Finanzkommission Gesundheit – Zwei-Klassen-Medizin bleibt das eigentliche Problem
Am Montag hat die von Bundesgesundheitsministerin Nina Warken (CDU) eingesetzte Finanzkommission Gesundheit ihre Vorschläge zu Einsparungen bei den gesetzlichen Krankenkassen vorgelegt.
Dmitri Zelenin, Mitglied des Landesvorstandes der Linken Bremen und Bremerhaven, erklärt dazu:
"Viele Empfehlungen der Kommission sind einseitig, unsozial und gefährlich. Während Reiche bei der Finanzierung des Gesundheitssystems ausgespart werden, sollen gesetzlich Versicherte und Beschäftigte im Gesundheitswesen noch mehr belastet werden.“
Vorgeschlagen werden unter anderem höhere Zuzahlungen für Medikamente und Hilfsmittel sowie eine Absenkung des Krankengeldes. Zelenin: „Das sind massive zusätzliche Belastungen für Millionen Menschen. Wer krank wird, soll künftig stärker zur Kasse gebeten werden – das ist unsozial und gesundheitspolitisch fahrlässig.“
Besonders problematisch sieht Die Linke Bremen und Bremerhaven auch die Vorstöße gegen tarifvertragliche Bezahlung und gegen die Vergütung von Personalkosten in der Pflege. „Wenn wieder beim Personal gespart wird, bedeutet das Stellenabbau, mehr Arbeitsbelastung, Lohndumping und am Ende auch schlechtere Versorgung für die Patient*innen. Eine solche Entwicklung wäre ein Rückschritt, den wir nicht hinnehmen dürfen“, so Zelenin weiter.

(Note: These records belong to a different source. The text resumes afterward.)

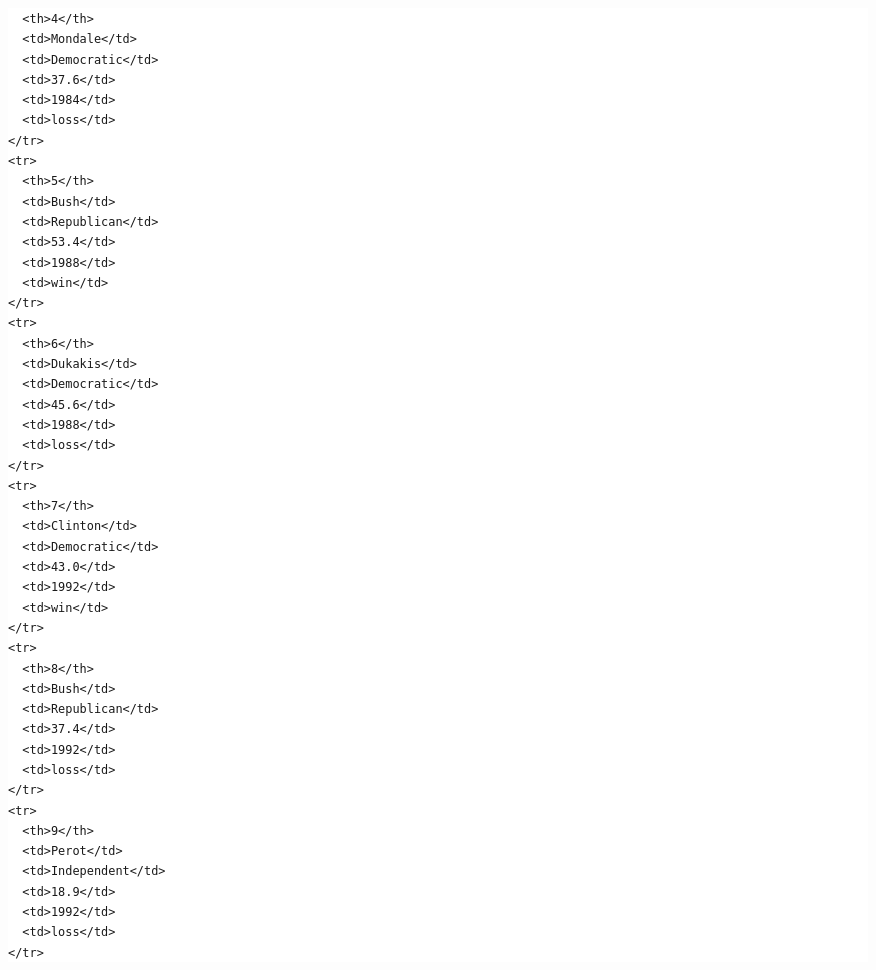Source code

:       <th>4</th>
      <td>Mondale</td>
      <td>Democratic</td>
      <td>37.6</td>
      <td>1984</td>
      <td>loss</td>
    </tr>
    <tr>
      <th>5</th>
      <td>Bush</td>
      <td>Republican</td>
      <td>53.4</td>
      <td>1988</td>
      <td>win</td>
    </tr>
    <tr>
      <th>6</th>
      <td>Dukakis</td>
      <td>Democratic</td>
      <td>45.6</td>
      <td>1988</td>
      <td>loss</td>
    </tr>
    <tr>
      <th>7</th>
      <td>Clinton</td>
      <td>Democratic</td>
      <td>43.0</td>
      <td>1992</td>
      <td>win</td>
    </tr>
    <tr>
      <th>8</th>
      <td>Bush</td>
      <td>Republican</td>
      <td>37.4</td>
      <td>1992</td>
      <td>loss</td>
    </tr>
    <tr>
      <th>9</th>
      <td>Perot</td>
      <td>Independent</td>
      <td>18.9</td>
      <td>1992</td>
      <td>loss</td>
    </tr>
  </tbody>
</table>
</div>
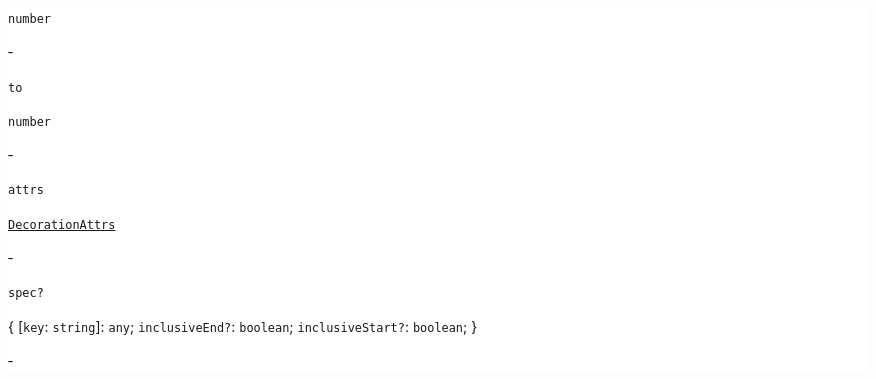 </td>
<td>

`number`

</td>
<td>

&hyphen;

</td>
</tr>
<tr>
<td>

`to`

</td>
<td>

`number`

</td>
<td>

&hyphen;

</td>
</tr>
<tr>
<td>

`attrs`

</td>
<td>

[`DecorationAttrs`](#decorationattrs)

</td>
<td>

&hyphen;

</td>
</tr>
<tr>
<td>

`spec?`

</td>
<td>

\{ [`key`: `string`]: `any`; `inclusiveEnd?`: `boolean`; `inclusiveStart?`: `boolean`; \}

</td>
<td>

&hyphen;


[name: string]: string;
[mark: string]: MarkViewConstructor
[node: string]: NodeViewConstructor
[event: string]: any
[name: string]: string;
[mark: string]: MarkViewConstructor
[node: string]: NodeViewConstructor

„Das eigentliche Problem bleibt unangetastet: die Zwei-Klassen-Medizin. Solange sich Wohlhabende in die private Krankenversicherung flüchten können, bleibt das Gesundheitssystem unterfinanziert. Was wir brauchen, ist keine Kürzungspolitik, sondern eine solidarische Gesundheitsversicherung für alle – in der endlich alle Einkommensarten einbezogen werden, auch Kapitalerträge und Mieteinnahmen“, fordert Zelenin.